結局はいつも通り黒服さんが焚き火も着替えもそれぞれ用意してくれていた。当たり前みたいになってるけど、彼女達の気のきかせ方とその献身ぶりにはいつも驚くしかない。
「楽しかったわね水遊び」
「うん!はぐみもとーーーっても楽しかった!!!」
「......正直、こんなにはしゃいだのも久しぶりだったから、楽しかった」心からの言葉だった。こんなにはしゃいだ記憶も遠くにしかない。
「美咲があんなにはしゃぐなんてびっくりしたわ!これで私達は同じ穴のムジナね!」
「言葉の使い方間違ってるよこころ......」
「まあまあ、みんなそれぞれ楽しめたみたいで良かったじゃないか」
「そういえば、そろそろ日も暮れるみたいだけど、流れ星ってどこで見つけるのかなあ........こころちゃんは知ってる?」花音さんがシンプルかつ核心の質問をぶつける。
「空はこんなに広いのよ。待っていれば向こうから降って来るんじゃないかしら?」
「だけどこんなに茂みだらけじゃ見つけにくいし、はぐみでも走って追いかけにくいよ」
「キャッチする気なんだ........」
「ご心配なく。ここから5分程移動すれば開けた場所、『戦ヶ原』という所があります。懐中電灯なども人数分用意しております。ご案内致します」さっきからメチャクチャ目的地が近い。黒服さんでプランは完璧に立ててあるのだろう。

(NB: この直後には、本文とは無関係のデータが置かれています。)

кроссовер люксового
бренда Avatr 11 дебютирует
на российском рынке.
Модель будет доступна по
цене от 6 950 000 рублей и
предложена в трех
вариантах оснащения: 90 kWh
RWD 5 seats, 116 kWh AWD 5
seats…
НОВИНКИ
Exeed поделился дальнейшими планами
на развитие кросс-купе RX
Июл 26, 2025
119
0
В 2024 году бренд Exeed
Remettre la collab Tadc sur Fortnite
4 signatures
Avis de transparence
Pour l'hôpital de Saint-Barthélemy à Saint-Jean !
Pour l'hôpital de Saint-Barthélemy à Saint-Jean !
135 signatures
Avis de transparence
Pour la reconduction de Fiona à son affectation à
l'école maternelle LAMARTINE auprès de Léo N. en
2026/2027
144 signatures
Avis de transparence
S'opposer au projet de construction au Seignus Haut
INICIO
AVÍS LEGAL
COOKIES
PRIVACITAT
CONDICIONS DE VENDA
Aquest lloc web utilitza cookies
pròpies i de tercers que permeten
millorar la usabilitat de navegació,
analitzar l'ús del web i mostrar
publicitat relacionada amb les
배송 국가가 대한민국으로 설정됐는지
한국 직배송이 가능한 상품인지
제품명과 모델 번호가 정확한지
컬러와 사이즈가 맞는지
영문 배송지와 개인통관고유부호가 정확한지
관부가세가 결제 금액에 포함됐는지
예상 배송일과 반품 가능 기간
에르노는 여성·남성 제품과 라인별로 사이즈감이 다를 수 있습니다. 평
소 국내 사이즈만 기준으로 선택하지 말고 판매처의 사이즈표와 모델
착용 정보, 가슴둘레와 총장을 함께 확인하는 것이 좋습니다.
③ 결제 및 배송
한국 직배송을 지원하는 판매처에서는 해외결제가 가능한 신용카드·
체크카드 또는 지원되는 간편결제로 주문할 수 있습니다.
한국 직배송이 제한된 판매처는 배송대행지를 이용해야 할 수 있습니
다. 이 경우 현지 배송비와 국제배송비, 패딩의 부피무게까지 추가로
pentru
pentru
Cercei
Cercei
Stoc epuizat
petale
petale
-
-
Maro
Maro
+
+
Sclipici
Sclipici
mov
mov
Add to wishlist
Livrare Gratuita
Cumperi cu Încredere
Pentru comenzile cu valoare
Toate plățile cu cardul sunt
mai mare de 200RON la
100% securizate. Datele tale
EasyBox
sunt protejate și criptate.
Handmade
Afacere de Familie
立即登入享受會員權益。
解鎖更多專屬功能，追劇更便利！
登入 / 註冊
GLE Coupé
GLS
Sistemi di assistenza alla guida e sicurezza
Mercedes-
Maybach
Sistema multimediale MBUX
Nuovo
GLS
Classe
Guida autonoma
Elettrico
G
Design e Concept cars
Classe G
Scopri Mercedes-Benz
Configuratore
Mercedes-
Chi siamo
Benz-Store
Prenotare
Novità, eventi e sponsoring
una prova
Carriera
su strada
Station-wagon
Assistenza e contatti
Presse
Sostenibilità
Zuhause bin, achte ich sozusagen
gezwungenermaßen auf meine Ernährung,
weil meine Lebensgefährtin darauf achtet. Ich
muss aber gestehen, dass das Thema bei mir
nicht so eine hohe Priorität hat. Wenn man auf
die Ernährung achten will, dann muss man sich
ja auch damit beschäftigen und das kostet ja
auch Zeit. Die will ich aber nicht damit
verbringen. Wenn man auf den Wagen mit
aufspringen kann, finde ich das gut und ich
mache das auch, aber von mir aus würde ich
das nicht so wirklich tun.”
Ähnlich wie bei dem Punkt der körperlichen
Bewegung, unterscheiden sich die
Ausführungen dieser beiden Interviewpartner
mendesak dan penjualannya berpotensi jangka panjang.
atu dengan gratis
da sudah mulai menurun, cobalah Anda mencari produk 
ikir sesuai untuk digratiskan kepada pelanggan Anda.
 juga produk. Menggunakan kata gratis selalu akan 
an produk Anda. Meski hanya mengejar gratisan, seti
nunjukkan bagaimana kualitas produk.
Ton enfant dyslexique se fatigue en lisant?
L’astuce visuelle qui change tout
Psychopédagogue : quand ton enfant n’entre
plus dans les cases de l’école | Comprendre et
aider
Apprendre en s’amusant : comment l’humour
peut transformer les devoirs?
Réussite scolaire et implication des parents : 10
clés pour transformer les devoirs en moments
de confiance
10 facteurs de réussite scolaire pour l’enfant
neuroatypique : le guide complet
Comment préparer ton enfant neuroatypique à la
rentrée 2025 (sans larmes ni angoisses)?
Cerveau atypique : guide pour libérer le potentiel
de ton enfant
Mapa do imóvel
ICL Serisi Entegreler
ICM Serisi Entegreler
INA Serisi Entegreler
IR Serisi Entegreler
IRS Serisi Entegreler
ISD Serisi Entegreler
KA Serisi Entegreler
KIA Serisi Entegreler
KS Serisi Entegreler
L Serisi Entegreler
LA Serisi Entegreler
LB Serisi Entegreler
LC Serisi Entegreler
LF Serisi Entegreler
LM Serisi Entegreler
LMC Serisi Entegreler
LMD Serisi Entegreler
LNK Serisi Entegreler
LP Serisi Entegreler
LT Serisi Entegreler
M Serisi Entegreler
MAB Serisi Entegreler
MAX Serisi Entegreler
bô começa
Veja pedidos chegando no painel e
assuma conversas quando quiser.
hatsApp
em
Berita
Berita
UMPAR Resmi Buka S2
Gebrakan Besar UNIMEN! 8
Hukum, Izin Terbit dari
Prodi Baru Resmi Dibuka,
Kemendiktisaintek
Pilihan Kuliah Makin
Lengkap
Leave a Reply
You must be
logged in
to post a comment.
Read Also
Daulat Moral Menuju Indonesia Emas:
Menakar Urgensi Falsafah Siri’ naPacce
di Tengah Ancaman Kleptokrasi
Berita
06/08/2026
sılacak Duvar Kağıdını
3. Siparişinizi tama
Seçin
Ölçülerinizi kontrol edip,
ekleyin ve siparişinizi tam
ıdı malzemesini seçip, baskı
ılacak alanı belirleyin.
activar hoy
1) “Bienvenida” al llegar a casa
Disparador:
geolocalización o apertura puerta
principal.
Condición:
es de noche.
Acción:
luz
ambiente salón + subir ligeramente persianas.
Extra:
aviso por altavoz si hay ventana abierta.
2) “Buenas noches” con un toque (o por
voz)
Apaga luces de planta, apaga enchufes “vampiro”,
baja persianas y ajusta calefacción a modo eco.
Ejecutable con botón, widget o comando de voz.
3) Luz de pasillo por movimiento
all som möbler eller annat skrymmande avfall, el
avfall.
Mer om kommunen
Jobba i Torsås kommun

「じゃあそこに向かうわよみんな!必ず流れ星を持って帰りましょう!ハッピー!ラッキー!スマイル!イエーイ!!」
「ハッピー!ラッキー!スマイル!イエーーイ!!」
「......ホントに3人とも底なしに元気だな」
「私達もついていけるようになっちゃったね......」
「ハハ......確かに」
「私は流れ星を捕らえる為の秘密兵器を用意しておくから、みんな先に行っておいてくれないかい?」そう言い出したのは薫さんだった。この人が事前に秘密兵器なんか用意しとく人だろうか......?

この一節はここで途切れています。